Internet of Things - A gateway to cybercrime

By Joe Vitale, VP, Treasury Management

Discover how to protect your business from cybersecurity threats that come with the expanding Internet of Things (IoT).

Have you seen the commercial for the Samsung Family Hub Refrigerator? The one where actor Dax Shepard calls real-life wife Kristen Bell asking if he needs to pick up anything from the grocery store? She replies she thinks they are out of eggs. He asks her to check the refrigerator, but she’s busy cooking so she asks him to check himself – which he does via his smartphone. I’m not making this up. Look it up online.

Smart appliances are just one example of the devices included in the ecosystem called the Internet of Things (IoT). IoT is a network of devices, physical or virtual, that connect to each other and collect and exchange data. Examples include home security systems, televisions, smartphones, appliances, printers and anything else connected to Wi-Fi or other remote access points. But IoT is not limited to consumer devices. Think about other systems connected to each other, including power grids, nuclear plants and water treatment facilities. What does this have to do with cybercrime? Well, everything actually.

There are a great deal of connected systems out there. According to Gartner Group, by the end of 2016, there will be an estimated 6.4 billion connected objects in use around the world. By 2025, that number will rise to 20.8 billion. The more systems are connected, the more information and data is passed between them.

Let’s break this down for a minute. Think about all the data on your smartphone. Not just your social media pages, pictures, email and text history, but your banking information and apps that retain personal data. How about other apps that allow you to stream videos, change the temperature in your home or watch your dog or child while you are at the office? What if someone was able to hack into all of those things at one time? Don’t think it can’t happen.

The potential threat is so concerning that the FBI issued a public service announcement alerting companies and the general public about the extra security concerns IoT causes. Quite a few businesses and consumers don’t think this information is valuable to criminals. But it is.

Here’s how something seemingly innocent can turn into a cyber attack. A hacker sees you eat a certain type of yogurt and sends you a downloadable coupon for that yogurt. Once you click on the coupon, it downloads malware on your PC or phone, and just like that, all of your information is compromised.

Other options for hackers? They can get into your security system at home or business and turn off the alarm when you are away, allowing them easy access to your items and information. Or they could turn off the power grid in your neighborhood or business park and demand $10,000 in bitcoin before turning the electricity back on.

So what does this mean for businesses? It means businesses must change the way they operate when it comes to their information. As new technologies and innovations are introduced and change the way we live and work, new threats are also being introduced what will cause more diligence and protection.

In March 2015, Ernst & Young released a report titled Cybersecurity and the Internet of Things. The report reviewed the rise of threats and challenges with IoT. As IoT expands our world, provides economic benefits, and makes life easier, it also has transformed the risk landscape.
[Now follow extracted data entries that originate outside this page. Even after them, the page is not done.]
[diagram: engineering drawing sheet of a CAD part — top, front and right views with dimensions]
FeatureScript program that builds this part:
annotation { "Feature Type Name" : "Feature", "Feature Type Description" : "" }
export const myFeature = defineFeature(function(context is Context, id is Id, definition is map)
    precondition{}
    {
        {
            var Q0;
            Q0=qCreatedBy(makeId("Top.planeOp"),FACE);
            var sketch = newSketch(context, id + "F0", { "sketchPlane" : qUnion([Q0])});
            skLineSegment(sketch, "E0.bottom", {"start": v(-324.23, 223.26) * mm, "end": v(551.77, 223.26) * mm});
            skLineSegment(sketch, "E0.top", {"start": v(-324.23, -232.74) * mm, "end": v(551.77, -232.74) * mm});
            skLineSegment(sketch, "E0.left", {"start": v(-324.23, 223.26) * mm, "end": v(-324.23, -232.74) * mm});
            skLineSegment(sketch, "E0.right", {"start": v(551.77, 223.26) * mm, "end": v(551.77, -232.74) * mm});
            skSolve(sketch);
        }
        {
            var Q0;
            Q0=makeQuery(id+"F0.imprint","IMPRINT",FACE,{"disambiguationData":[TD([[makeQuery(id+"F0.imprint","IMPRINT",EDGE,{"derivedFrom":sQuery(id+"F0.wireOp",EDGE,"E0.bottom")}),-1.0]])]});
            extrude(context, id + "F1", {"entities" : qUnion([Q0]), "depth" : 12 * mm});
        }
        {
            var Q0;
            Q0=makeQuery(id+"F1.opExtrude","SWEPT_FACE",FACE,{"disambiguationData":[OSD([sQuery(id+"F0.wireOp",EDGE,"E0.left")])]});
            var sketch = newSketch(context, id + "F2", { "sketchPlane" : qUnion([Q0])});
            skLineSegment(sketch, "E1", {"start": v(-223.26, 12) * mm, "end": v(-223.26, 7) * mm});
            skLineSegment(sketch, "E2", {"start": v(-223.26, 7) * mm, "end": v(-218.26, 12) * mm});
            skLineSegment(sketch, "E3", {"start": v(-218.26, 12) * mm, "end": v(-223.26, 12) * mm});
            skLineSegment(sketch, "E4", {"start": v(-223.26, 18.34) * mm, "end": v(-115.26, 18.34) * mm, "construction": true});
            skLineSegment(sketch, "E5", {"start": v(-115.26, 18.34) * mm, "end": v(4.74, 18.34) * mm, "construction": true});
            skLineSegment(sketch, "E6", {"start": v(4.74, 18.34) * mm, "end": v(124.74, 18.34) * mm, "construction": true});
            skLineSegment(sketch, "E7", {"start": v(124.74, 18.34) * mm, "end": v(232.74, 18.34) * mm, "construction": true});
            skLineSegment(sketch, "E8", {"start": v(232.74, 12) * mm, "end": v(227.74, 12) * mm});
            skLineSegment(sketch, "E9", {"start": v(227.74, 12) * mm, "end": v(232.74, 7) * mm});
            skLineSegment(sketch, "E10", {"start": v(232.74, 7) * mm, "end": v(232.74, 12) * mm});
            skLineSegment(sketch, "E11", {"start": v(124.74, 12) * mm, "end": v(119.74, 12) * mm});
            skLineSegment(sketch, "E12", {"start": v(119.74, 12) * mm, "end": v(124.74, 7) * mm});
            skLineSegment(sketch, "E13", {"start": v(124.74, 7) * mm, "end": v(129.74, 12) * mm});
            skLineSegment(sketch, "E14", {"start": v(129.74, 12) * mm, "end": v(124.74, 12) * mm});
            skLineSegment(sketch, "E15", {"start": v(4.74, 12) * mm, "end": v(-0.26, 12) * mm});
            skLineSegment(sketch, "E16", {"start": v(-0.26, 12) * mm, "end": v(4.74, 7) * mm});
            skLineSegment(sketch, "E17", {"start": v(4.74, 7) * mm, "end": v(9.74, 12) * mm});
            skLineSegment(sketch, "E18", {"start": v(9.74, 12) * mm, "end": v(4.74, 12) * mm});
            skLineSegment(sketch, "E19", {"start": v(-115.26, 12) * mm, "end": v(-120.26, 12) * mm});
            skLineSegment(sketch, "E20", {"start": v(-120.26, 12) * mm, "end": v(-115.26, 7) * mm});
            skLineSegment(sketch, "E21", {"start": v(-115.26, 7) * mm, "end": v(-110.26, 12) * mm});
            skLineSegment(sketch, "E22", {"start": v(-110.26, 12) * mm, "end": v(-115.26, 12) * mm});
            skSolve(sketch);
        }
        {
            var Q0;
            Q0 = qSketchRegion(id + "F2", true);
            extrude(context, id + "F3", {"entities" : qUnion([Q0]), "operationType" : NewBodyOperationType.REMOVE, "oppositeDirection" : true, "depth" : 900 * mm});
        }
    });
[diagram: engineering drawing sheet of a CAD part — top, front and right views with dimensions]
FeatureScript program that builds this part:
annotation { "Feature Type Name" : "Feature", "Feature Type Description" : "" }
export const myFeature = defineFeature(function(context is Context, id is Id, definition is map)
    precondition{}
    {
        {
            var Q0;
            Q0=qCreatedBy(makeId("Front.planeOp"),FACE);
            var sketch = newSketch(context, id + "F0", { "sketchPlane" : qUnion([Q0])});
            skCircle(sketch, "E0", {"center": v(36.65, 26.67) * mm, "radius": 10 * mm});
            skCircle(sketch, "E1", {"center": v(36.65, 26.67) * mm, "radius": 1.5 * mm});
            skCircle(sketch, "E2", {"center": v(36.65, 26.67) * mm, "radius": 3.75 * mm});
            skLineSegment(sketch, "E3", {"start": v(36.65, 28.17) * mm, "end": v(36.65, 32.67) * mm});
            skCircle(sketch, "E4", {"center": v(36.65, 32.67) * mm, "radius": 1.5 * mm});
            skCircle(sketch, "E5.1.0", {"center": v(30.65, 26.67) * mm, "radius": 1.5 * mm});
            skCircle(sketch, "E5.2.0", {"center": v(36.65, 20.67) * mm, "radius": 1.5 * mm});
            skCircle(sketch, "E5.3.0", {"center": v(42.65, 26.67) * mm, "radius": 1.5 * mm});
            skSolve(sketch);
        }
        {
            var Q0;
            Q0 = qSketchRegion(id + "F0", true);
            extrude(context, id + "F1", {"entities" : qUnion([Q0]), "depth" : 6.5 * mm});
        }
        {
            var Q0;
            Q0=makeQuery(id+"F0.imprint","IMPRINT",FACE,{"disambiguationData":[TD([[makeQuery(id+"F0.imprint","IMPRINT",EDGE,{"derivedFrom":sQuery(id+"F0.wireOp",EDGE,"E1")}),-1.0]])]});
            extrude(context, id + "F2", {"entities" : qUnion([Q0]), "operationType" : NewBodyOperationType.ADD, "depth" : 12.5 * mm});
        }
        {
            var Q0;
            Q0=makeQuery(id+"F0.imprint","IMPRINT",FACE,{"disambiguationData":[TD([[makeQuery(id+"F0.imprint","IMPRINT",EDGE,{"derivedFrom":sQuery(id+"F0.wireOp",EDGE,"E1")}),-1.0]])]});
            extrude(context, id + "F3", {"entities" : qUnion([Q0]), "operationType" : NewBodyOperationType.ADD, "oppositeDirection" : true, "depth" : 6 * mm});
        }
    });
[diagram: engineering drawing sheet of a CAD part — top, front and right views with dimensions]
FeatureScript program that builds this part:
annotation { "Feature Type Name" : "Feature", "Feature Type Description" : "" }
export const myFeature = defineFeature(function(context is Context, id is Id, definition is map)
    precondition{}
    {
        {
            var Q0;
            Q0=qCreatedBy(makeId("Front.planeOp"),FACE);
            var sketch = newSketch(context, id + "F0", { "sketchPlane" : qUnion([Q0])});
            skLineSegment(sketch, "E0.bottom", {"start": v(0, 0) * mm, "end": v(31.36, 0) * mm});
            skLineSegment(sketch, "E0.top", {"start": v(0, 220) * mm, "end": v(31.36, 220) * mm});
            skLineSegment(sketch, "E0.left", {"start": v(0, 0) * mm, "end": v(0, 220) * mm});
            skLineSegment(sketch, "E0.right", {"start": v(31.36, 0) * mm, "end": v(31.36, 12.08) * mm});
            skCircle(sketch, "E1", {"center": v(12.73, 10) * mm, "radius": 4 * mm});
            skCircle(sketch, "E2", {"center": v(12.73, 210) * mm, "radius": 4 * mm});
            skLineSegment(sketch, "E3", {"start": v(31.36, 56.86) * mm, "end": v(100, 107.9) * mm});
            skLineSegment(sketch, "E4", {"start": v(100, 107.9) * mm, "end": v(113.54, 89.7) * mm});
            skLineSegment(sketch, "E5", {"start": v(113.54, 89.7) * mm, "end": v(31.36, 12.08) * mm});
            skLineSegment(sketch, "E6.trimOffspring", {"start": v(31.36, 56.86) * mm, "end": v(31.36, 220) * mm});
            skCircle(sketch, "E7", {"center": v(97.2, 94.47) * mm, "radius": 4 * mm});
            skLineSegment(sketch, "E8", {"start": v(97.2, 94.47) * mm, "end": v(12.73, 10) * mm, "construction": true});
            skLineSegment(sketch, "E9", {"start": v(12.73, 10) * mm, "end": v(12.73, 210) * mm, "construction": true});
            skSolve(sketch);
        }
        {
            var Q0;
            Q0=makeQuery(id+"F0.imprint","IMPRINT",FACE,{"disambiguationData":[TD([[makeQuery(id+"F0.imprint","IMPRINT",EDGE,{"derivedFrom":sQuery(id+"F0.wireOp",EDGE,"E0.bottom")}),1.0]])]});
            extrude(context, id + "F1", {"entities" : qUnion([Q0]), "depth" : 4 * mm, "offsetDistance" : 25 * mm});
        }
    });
All business sectors and industries are impacted and in different ways.

There are, however, common practices all businesses can put in place to stay ahead:  

  • Design and implement a cyber threat strategy and incident response plan
  • Educate employees so everyone understands the need for strong governance, user controls and accountability
  • Know your environment inside and out
  • Learn and evolve with technology and innovation
  • Consider implementing a cyber threat intelligence team
  • Align cybersecurity to business objectives
  • Share and learn with and from other companies, including legal and regulatory partners

The next time you pick up your smartphone, use a wireless device at work or ask your spouse to check the refrigerator when you are shopping at the grocery store, remember where all that data is stored and where it goes. And that it’s all connected and potentially vulnerable.

It’s important to anticipate what can happen, adapt to the change that is happening, and act before it’s happened. Since all the data and devices are connected, so are all the users and businesses. We all play a role in protecting the IoT from hackers.